By the BBC's Kieran Cooke
As East Timor moves towards full independence, there is speculation about just how this small, undeveloped territory will survive. The one hope for any new administration in Dili is the oil industry.
But the trade, exploited for years by the Indonesian military, is badly organised and it is likely plantations and much of the industry's infrastructure have been destroyed during the mayhem of recent weeks.
East Timor also has marble - but again this is unlikely to contribute much to the economy, in the short term at least.
Oil and gas
Instead, East Timor's new leaders will be looking offshore in the hope of securing their territory's economic future - to oil and gas reserves in the Timor Sea, the stretch of water that separates the territory's southern coast and northern Australia.
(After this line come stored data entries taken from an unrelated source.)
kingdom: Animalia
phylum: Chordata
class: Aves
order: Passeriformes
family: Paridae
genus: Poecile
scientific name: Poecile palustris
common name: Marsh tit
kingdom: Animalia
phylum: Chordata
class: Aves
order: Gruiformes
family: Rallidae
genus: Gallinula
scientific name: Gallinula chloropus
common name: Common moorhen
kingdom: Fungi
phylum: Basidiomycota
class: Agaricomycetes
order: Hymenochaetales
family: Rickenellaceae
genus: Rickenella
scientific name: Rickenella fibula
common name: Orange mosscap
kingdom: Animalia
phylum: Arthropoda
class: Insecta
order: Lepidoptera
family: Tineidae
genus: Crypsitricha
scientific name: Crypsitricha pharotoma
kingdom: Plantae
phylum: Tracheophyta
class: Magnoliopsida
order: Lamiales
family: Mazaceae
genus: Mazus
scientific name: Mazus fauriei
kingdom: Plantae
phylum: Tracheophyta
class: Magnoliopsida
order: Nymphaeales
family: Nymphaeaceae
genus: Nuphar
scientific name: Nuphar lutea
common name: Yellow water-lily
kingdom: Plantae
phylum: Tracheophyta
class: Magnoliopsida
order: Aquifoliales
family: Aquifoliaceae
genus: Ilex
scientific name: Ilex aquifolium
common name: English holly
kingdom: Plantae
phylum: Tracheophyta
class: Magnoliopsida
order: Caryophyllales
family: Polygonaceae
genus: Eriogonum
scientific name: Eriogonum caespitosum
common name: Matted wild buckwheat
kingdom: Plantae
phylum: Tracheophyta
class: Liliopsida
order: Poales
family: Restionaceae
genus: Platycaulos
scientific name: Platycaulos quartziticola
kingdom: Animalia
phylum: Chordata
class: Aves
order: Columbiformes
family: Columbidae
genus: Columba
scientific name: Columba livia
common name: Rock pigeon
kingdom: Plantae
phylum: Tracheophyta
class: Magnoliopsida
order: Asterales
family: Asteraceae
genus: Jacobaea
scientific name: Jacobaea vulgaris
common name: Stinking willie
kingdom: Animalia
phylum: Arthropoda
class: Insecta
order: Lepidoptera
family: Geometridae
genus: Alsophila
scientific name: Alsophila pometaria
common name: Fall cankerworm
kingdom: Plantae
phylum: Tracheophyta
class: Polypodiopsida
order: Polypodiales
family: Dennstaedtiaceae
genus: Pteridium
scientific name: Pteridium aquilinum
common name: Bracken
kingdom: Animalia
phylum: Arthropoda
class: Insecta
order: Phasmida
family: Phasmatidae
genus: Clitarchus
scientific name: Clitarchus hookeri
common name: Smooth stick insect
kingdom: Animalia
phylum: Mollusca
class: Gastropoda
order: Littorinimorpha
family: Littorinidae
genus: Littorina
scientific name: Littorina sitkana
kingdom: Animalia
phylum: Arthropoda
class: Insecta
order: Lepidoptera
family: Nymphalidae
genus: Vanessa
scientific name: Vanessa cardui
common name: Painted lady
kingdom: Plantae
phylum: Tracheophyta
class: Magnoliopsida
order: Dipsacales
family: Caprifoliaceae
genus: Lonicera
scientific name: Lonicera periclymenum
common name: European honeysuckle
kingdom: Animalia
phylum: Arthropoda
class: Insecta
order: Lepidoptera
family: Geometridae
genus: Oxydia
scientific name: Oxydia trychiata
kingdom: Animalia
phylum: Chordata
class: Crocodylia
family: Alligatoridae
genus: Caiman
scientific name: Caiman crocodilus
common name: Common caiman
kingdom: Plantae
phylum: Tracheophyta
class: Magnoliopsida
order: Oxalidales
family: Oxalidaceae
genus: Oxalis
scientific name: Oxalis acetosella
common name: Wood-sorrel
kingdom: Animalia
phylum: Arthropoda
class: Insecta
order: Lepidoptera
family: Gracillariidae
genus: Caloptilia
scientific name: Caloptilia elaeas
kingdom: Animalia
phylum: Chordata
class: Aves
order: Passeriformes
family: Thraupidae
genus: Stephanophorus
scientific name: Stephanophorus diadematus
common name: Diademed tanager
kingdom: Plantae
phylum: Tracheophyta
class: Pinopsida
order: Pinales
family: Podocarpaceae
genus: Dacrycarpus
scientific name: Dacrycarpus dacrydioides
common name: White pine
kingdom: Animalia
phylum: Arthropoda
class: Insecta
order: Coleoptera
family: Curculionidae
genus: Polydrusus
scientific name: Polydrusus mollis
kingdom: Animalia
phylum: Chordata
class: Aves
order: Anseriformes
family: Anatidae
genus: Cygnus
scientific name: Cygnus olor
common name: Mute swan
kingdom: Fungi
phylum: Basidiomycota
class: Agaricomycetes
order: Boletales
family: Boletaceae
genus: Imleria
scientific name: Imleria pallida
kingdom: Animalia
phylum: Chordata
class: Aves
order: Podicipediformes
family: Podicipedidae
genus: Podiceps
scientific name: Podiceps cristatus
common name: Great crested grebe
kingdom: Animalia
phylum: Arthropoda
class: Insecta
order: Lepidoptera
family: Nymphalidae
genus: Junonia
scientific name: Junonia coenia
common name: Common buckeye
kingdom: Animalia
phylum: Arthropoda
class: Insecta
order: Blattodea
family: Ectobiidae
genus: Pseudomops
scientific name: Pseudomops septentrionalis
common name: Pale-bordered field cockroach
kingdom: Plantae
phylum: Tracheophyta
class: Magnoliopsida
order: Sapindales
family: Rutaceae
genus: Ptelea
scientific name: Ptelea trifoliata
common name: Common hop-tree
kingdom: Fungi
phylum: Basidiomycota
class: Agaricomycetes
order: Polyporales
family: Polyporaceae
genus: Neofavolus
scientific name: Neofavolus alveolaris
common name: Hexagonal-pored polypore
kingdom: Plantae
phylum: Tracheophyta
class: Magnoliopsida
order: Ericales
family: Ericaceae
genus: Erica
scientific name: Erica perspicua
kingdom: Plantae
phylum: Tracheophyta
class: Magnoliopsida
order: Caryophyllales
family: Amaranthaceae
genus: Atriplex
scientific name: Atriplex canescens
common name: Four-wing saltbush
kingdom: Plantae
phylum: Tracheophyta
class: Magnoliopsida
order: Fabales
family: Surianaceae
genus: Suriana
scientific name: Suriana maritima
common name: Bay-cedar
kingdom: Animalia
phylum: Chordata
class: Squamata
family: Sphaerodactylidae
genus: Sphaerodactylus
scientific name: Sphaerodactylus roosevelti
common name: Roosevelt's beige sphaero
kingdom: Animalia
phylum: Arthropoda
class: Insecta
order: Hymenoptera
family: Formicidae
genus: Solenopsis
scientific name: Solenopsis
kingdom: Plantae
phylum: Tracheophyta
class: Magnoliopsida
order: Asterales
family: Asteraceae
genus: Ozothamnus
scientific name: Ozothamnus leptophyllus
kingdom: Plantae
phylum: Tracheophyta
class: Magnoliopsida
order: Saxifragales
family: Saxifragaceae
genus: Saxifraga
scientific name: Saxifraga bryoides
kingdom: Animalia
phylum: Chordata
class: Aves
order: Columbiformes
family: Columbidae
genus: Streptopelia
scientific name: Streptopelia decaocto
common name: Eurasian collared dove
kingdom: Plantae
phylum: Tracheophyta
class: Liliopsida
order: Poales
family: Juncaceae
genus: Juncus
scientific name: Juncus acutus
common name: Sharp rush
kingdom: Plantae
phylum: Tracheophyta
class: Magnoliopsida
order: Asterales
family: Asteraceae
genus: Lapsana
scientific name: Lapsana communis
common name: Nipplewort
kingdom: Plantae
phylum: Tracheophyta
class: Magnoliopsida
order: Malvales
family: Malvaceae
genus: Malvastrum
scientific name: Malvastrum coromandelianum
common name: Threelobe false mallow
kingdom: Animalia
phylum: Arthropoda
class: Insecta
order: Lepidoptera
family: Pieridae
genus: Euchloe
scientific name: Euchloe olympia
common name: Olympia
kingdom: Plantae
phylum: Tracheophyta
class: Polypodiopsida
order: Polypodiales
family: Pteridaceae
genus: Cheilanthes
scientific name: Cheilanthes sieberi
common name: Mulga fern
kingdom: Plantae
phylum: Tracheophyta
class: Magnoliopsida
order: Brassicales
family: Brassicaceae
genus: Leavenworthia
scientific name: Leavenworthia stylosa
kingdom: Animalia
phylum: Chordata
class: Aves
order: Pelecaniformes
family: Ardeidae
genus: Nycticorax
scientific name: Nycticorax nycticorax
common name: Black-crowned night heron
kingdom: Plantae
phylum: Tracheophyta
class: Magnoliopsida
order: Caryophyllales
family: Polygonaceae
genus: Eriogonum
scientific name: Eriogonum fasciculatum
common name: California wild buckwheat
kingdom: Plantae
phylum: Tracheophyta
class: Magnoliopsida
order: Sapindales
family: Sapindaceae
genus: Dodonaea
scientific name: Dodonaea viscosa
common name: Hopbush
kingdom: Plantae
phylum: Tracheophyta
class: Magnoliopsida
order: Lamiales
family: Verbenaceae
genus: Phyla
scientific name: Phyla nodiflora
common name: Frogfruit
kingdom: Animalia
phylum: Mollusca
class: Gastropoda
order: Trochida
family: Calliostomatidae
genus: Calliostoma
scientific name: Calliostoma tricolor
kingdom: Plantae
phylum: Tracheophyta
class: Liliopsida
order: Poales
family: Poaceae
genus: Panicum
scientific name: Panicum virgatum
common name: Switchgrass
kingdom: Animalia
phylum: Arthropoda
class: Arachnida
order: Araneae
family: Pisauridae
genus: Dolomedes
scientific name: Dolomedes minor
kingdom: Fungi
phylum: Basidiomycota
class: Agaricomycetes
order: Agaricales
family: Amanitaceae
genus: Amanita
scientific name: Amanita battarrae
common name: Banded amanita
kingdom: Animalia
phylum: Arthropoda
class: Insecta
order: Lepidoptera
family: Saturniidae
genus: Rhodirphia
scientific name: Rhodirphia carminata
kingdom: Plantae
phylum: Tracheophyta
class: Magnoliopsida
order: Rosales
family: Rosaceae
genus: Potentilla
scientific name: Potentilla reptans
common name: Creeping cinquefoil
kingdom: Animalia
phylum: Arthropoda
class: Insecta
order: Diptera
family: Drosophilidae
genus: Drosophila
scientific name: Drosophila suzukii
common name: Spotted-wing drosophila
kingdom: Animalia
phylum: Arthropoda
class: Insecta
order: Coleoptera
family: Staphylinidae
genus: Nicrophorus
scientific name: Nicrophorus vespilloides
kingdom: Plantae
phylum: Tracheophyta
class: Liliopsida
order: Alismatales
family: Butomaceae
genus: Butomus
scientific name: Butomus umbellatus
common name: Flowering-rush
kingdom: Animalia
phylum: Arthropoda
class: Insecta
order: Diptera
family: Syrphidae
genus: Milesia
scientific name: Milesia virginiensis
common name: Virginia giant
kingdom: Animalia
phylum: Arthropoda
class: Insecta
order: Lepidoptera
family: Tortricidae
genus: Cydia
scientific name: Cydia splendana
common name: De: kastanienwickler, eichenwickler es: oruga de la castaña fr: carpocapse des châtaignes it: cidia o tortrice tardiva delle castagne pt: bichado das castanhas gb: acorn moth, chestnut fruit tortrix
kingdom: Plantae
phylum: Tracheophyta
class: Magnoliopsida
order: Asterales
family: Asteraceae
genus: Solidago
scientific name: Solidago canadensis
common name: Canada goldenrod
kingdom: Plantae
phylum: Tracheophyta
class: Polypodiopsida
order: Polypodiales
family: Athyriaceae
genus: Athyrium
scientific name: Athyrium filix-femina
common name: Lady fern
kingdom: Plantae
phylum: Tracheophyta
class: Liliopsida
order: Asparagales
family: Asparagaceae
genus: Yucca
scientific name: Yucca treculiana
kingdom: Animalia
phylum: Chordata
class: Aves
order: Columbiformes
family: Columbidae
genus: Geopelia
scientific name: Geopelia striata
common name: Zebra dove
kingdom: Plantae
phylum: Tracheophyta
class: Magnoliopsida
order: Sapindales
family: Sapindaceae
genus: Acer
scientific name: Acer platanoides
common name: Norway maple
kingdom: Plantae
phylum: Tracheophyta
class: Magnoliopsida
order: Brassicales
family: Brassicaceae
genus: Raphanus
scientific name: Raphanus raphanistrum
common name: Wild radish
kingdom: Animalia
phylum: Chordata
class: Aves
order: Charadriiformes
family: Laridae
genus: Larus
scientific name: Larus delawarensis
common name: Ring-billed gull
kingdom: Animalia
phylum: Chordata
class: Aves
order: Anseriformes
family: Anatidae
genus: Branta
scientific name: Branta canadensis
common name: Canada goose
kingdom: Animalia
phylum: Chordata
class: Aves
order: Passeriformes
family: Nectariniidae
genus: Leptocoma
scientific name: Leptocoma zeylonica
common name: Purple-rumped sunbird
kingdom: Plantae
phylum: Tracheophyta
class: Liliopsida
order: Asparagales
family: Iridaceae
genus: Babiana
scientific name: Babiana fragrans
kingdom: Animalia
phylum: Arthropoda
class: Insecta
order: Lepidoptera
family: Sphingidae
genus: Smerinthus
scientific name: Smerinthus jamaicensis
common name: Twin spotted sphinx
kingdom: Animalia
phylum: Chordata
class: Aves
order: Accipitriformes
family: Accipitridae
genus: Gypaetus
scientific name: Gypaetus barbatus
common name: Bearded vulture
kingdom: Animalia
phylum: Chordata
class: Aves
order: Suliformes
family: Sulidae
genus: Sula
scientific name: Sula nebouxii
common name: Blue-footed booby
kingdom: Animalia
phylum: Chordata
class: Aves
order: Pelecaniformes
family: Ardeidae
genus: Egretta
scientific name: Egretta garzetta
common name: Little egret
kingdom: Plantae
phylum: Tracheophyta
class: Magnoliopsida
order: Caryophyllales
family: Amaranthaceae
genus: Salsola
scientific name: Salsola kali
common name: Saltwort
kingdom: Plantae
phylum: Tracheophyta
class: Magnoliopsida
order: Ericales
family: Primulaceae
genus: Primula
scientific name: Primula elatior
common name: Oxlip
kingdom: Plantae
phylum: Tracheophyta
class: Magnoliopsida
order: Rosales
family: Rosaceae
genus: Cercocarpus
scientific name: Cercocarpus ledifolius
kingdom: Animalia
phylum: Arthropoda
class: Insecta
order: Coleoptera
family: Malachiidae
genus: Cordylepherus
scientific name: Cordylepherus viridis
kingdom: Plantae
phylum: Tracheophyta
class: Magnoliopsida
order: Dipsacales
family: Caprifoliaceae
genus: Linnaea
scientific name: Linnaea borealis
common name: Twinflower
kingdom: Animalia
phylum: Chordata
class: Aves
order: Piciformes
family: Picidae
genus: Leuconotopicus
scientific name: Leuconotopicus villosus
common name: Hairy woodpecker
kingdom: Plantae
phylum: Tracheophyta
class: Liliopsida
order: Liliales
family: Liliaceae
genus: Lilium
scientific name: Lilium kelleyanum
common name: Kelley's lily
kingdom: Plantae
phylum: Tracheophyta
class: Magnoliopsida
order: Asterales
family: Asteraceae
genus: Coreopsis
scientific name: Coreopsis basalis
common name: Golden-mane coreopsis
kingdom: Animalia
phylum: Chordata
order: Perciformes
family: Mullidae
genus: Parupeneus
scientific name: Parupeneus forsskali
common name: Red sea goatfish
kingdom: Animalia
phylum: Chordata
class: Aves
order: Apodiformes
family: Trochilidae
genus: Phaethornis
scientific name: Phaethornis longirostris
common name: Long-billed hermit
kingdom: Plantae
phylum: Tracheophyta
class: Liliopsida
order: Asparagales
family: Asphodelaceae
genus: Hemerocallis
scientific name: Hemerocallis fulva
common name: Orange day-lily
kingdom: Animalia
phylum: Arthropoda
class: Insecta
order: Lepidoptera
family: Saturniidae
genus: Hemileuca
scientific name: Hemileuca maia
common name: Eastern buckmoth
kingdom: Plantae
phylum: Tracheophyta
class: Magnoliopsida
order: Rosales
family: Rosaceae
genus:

The Timor Sea is believed to contain considerable reserves of oil and gas.
Some industry experts have compared it to areas in the Middle East and in the North Sea.
In a move which at the time was condemned by pro-East Timorese groups and many in the international community, Australia negotiated a treaty with Indonesia in 1989 for joint exploration and exploitation of reserves in a 24,000-square-mile area of seabed known as the Timor Gap.
Under the terms of the treaty, the exploration zone is divided into three areas - one administered by Indonesia, one by Australia and one, in the middle of the area, is administered jointly.
Early hopes of an oil bonanza have not been met. International exploration companies have so far found only a relatively-small oil field which is likely to run dry within the next two to three years.
To date only about $3m of taxes have been distributed to each government.
'Large gas reserves'
However, oil companies say they have found very large reserves of gas in the area jointly administered by the two countries, and have been planning to invest $1.5bn to exploit it.
But due to recent events in East Timor those exploration plans are on hold.
As East Timor is moving towards independence, analysts question whether the Timor Gap treaty can still be considered valid.
Leaders of the pro-independence movement in East Timor - keen to grasp at any opportunity that might ensure their territory's future economic viability - want the oil companies to stay.
Indonesia has issued conflicting messages. One senior government official said Jakarta's part in the treaty would now be merely passed on to a new independent East Timor administration.
But another Jakarta official says the treaty will have to be completely renegotiated.
He said West Timor, an integral part of Indonesia, also had a claim on waters in the Timor Sea and should have a share of the area's wealth.
The oil exploration companies are understandably nervous - they will certainly be unwilling to commit large amounts of investment funds until the treaty situation is clarified.
If peace can be established quickly in East Timor and if Indonesia, Australia and a newly-independent East Timor can clarify the standing of the Timor Gap treaty, then the oil companies could well stay and eventually some wealth might be transferred to Dili.
But those are big ifs in the present turbulent times.
Before too long the oil companies could be towing their drilling platforms elsewhere.